At a national level, the Congress appears to have mounted a full-scale political assault on the BJP. The past fortnight has seen resurrection of the ‘Hindu terror’ revelations that came to an abrupt end after the 26/11 attacks in Mumbai, the agitation against the alleged illegal mining operations of the Reddy brothers of Bellary in Karnataka and, finally, the arrest of Amit Shah.
The BJP believes that the Congress’ plan is to create a hype of Modi’s spiralling troubles, which will unnerve the Gujarat bureaucracy
Part of the operations may have coincided with an attempt to break the show of Opposition unity evident in the Bharat Bandh of 6 July. It is possible the Congress will be partially successful in this venture although it is doubtful that the resentment against price rise will disappear just because the BJP is portrayed as a disreputable party. On the flip side, however, the determination of the BJP to fight “Congress skulduggery” could see the derailment of the Government’s legislative programme. It is understood that the Prime Minister is concerned that any appeal to the BJP to cooperate with the Government on the Nuclear Liabilities Bill — something that is calculated to sweeten the visit of President Barack Obama in November — will not bear fruit.

========================

TASK DESCRIPTION:
Retype the passage on the Congress and the BJP from "At a national" up to and including "of Amit Shah.". The data after this comes from a different source.

SUPPLIED DATA:
========================

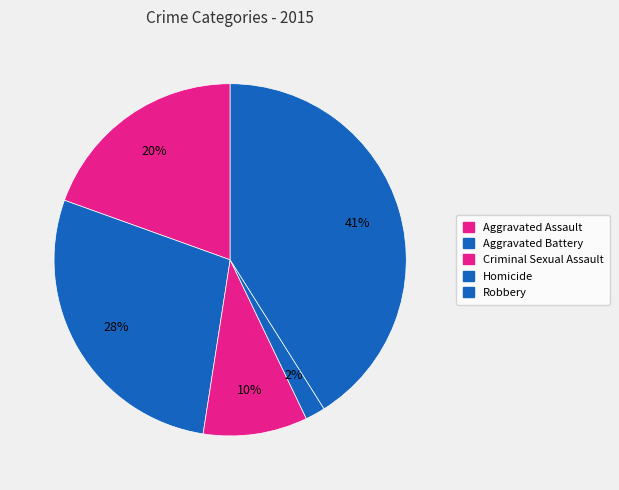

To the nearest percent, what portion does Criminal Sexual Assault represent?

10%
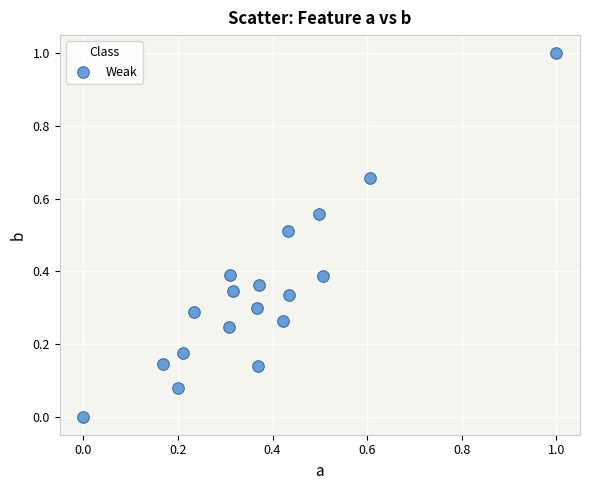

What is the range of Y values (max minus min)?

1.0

========================

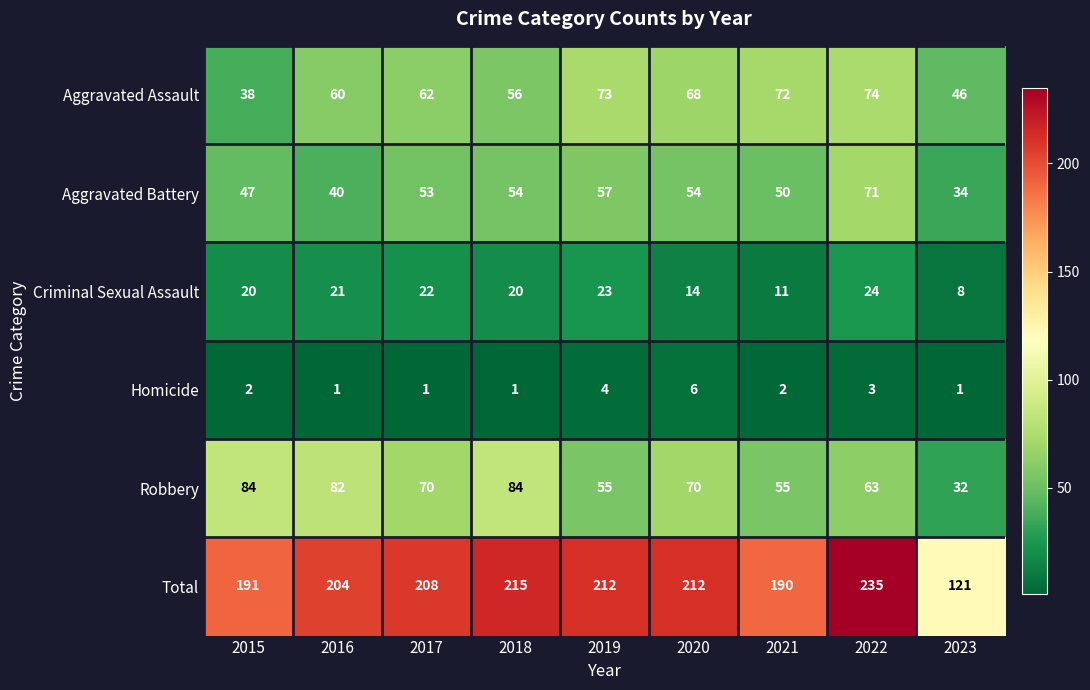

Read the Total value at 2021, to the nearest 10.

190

========================

REPLY TO THE TASK:
At a national level, the Congress appears to have mounted a full-scale political assault on the BJP. The past fortnight has seen resurrection of the ‘Hindu terror’ revelations that came to an abrupt end after the 26/11 attacks in Mumbai, the agitation against the alleged illegal mining operations of the Reddy brothers of Bellary in Karnataka and, finally, the arrest of Amit Shah.